Opinión | Apunte

Francisco Cabezas

Francisco Cabezas

Jefe de Deportes de EL PERIÓDICO

El cortijo de Laporta y la noche en la que desaparecieron los bolígrafos

Joan Laporta, presidente del Barça, en el palco de Montjuïc junto a algunos de sus directivos.

Joan Laporta, presidente del Barça, en el palco de Montjuïc junto a algunos de sus directivos. / Jordi Cotrina

La madrugada en que Joan Laporta se aseguró regresar a la presidencia del Barça -ya saben, una serie de personajes, incluso algún vendedor de gambas, se reunió hasta altas horas de la madrugada en una notaría de la Diagonal de Barcelona para sumar avales, con un reloj en una mano y un rosario en la otra-, hubo nervios, musicón y pizzas. Besos, abrazos y cánticos etílicos que en realidad fueron gritos de liberación.

A la mañana siguiente, quienes fueron a poner algo de orden tras el desenfreno no podían creerse lo que vieron. Tanto que aún lo recuerdan. Incluso hubo quien se había llevado de la notaría los bolígrafos que sirvieron para firmar el papeleo hacia el presunto paraíso, como quien aprovecha la estancia en el hotel para hacerse con las toallas, el champú y el cutre cepillo de dientes de madera.

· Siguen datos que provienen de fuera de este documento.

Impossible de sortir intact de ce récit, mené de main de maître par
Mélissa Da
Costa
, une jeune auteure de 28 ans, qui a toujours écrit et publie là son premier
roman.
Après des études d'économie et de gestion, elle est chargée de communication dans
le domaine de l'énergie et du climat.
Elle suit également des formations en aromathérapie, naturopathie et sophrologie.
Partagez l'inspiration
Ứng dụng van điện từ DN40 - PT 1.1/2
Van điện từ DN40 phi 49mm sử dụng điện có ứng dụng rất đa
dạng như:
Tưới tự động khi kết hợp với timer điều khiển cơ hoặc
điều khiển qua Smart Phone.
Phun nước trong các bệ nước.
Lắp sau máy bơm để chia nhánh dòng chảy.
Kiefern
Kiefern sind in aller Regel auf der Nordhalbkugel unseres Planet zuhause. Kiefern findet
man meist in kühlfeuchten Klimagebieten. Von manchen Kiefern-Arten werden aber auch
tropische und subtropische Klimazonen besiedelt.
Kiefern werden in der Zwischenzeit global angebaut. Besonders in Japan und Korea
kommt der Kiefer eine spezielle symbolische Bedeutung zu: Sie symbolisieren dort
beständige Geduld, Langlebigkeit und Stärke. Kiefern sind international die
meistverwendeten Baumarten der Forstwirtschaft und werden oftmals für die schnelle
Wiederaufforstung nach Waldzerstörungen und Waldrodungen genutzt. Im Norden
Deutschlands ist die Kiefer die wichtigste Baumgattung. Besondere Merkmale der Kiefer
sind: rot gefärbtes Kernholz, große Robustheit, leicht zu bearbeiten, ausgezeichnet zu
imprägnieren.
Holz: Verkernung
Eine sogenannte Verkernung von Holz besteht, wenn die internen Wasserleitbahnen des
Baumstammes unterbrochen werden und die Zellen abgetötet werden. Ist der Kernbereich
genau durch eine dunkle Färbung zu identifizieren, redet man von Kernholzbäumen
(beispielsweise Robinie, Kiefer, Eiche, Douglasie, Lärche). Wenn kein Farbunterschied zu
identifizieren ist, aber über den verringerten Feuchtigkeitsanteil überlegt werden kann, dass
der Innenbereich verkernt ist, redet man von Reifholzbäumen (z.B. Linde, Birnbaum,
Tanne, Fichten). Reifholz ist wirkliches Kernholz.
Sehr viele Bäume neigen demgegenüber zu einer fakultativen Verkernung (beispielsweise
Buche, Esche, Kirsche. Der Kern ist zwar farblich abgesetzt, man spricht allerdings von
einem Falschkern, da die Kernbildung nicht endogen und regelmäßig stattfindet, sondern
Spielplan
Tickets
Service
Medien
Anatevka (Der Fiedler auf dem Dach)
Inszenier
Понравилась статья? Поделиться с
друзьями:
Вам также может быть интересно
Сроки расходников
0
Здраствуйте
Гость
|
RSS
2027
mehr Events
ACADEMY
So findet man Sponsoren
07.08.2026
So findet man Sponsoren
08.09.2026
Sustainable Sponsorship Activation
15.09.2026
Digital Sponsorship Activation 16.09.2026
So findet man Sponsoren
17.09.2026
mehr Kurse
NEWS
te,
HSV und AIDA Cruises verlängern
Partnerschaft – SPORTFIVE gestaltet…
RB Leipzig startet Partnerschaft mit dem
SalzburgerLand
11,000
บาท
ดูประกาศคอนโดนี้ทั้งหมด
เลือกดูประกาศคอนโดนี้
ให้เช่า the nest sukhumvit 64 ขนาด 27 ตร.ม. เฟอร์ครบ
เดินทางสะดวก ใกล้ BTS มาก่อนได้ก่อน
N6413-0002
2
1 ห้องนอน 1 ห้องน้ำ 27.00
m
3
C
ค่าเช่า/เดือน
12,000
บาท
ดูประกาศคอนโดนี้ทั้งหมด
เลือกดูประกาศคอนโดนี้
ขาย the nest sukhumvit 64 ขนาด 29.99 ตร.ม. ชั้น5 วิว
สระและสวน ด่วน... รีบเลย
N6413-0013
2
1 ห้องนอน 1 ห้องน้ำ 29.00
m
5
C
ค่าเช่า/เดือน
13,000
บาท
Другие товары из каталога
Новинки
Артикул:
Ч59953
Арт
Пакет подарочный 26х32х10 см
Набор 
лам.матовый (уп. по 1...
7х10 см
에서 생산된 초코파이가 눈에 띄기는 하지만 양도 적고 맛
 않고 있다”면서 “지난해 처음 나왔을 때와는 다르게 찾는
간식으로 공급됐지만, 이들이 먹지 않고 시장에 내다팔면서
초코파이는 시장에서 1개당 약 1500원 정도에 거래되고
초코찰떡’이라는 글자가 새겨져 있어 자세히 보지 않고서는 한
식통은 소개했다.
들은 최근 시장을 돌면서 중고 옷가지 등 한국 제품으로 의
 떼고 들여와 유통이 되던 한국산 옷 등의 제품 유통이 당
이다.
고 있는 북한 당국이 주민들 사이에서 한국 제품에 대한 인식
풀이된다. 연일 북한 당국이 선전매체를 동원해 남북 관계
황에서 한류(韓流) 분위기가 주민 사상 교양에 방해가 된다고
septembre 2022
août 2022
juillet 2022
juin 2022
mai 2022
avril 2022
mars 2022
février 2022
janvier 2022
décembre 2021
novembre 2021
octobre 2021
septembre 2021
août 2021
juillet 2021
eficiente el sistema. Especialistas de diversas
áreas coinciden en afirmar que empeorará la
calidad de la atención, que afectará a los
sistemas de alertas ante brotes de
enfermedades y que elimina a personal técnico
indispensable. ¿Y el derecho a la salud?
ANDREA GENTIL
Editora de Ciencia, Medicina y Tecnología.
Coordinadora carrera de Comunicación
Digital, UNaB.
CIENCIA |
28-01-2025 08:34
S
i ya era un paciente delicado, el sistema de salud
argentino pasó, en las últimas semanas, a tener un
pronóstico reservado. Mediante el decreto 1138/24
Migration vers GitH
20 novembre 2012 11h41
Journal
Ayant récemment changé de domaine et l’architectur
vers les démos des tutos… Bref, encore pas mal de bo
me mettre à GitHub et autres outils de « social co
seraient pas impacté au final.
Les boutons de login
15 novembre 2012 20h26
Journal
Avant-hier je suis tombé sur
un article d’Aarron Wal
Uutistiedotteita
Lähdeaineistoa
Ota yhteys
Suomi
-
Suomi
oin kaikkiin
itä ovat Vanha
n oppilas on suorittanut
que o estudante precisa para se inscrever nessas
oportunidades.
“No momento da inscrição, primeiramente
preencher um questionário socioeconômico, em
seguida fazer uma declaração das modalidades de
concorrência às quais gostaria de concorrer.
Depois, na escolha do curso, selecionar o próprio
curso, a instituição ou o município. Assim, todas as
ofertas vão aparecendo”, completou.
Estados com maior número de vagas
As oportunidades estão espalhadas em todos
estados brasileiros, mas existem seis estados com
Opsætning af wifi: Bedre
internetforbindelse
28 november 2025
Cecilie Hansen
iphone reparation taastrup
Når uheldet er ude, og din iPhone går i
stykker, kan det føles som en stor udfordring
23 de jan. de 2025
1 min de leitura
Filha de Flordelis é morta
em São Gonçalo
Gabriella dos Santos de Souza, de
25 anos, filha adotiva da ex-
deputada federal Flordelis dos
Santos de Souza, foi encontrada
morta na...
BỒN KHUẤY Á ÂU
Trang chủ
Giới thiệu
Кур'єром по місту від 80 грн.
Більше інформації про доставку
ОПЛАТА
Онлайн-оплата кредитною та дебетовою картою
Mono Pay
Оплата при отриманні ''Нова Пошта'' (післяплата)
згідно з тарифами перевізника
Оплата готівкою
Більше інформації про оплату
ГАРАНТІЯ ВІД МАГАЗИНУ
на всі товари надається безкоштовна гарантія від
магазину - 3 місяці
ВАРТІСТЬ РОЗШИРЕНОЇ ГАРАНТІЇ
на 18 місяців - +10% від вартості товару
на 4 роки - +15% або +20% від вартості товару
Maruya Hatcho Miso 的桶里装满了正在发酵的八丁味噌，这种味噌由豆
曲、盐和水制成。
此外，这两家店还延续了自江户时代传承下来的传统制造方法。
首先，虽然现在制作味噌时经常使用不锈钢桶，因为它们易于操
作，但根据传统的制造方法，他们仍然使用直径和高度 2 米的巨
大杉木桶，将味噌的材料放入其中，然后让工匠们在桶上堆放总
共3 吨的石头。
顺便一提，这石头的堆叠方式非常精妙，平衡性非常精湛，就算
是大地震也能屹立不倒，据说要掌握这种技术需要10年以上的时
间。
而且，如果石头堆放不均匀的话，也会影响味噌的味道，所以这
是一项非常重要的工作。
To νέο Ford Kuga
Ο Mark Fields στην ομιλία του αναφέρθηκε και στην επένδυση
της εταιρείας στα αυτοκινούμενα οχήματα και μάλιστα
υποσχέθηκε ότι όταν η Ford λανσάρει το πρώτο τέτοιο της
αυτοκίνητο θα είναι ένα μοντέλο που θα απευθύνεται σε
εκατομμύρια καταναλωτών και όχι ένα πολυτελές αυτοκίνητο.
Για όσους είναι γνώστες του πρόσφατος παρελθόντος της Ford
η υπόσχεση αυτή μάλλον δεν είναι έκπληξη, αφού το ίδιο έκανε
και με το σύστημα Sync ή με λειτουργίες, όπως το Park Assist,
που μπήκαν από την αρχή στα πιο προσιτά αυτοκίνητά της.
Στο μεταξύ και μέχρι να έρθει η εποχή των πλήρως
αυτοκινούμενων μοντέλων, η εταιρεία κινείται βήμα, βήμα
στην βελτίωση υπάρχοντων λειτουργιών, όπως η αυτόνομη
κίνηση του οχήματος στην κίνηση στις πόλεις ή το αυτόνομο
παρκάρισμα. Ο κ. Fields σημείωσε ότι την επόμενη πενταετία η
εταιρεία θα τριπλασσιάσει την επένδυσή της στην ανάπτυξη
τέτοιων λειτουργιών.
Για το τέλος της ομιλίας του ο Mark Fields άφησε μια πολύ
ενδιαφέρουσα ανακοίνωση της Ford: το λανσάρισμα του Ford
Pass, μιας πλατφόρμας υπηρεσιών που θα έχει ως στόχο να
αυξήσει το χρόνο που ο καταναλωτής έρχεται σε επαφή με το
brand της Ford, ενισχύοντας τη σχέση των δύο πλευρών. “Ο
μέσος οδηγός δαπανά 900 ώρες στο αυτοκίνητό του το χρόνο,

Los límites se diluyen en un gobierno basado en el "todo es posible", y donde la ficción hace tiempo que perdió su guerra contra la realidad. Sobrevivamos hoy. Mañana, ya veremos.

Este Barça se ha mimetizado en la figura de Laporta, con las grandezas y miserias propias de alguien tan contradictorio.

Y en Laporta habitan dos personalidades que ayudan a descifrar al Barça de este tiempo. Un club que atrae y ciega, que ensalza pero también destruye, y tantas veces canibalizado por los delirios de grandeza de quienes alcanzaron su presidencia.

Hay un Laporta enérgico y seductor; dicharachero y sonriente ante las cámaras; afable y colega de los gerifaltes del fútbol, un día Ceferin, al siguiente Florentino; propagandista y, claro, populista. Pero casi siempre convincente ante los inversores que aplican rescates y compran la entidad a pedazos con dientes chapados en oro, y ante todos esos agentes y comisionistas que perduran en el mercado y cargan las plantillas de medianías, de esperanzas adolescentes recibidas a lo Mister Marshall, o de viejas estrellas que ganan más cuanto menos producen. Es ese un Laporta madrugador, perspicaz y obsesivo en sus rutinas, sobre todo las matutinas; el mismo que tuvo la convicción y las agallas de asumir la herencia tan judicializada y oscura del 'bartorosellismo', régimen que dejó al club en la quiebra, sobre todo moral.

Pero también hay otro Laporta, el que ha montado un G-1 a su alrededor. Él legisla y ejecuta. Escucha de quien no sabe, y manda porque él sabe. Ya lo pensaba su viejo enemigo Núñez, otro que lo arreglaba todo consigo mismo. "Porque las minorías no mandan", decía aquél.

Es éste un Laporta de gesto duro, cara roja y dedo tieso, también en Navidad. Le hablen de Negreira o de quien duerme al raso con una nómina tercermundista frente a la obra faraónica del estadio. Es éste un líder con maneras de Rey Sol hiperemocional y atormentado, hoy lloro, mañana grito; desconfiado ante quienes rechazan el disfraz de palmero, que no son pocos; conspiranoico y confuso cuando le toca diferenciar entre periodismo y persecución; un presidente abducido por el síndrome de Peter Pan, y azuzado por los miembros de una cuadrilla de canallitas, como si en el Auditori 1899 mandara el Rat Pack de Frank Sinatra. Aunque con el pin del Barça en la solapa como única muestra de glamour en un cortijo que no está en Las Vegas, sino frente al Camp Nou. Ahora, un esqueleto.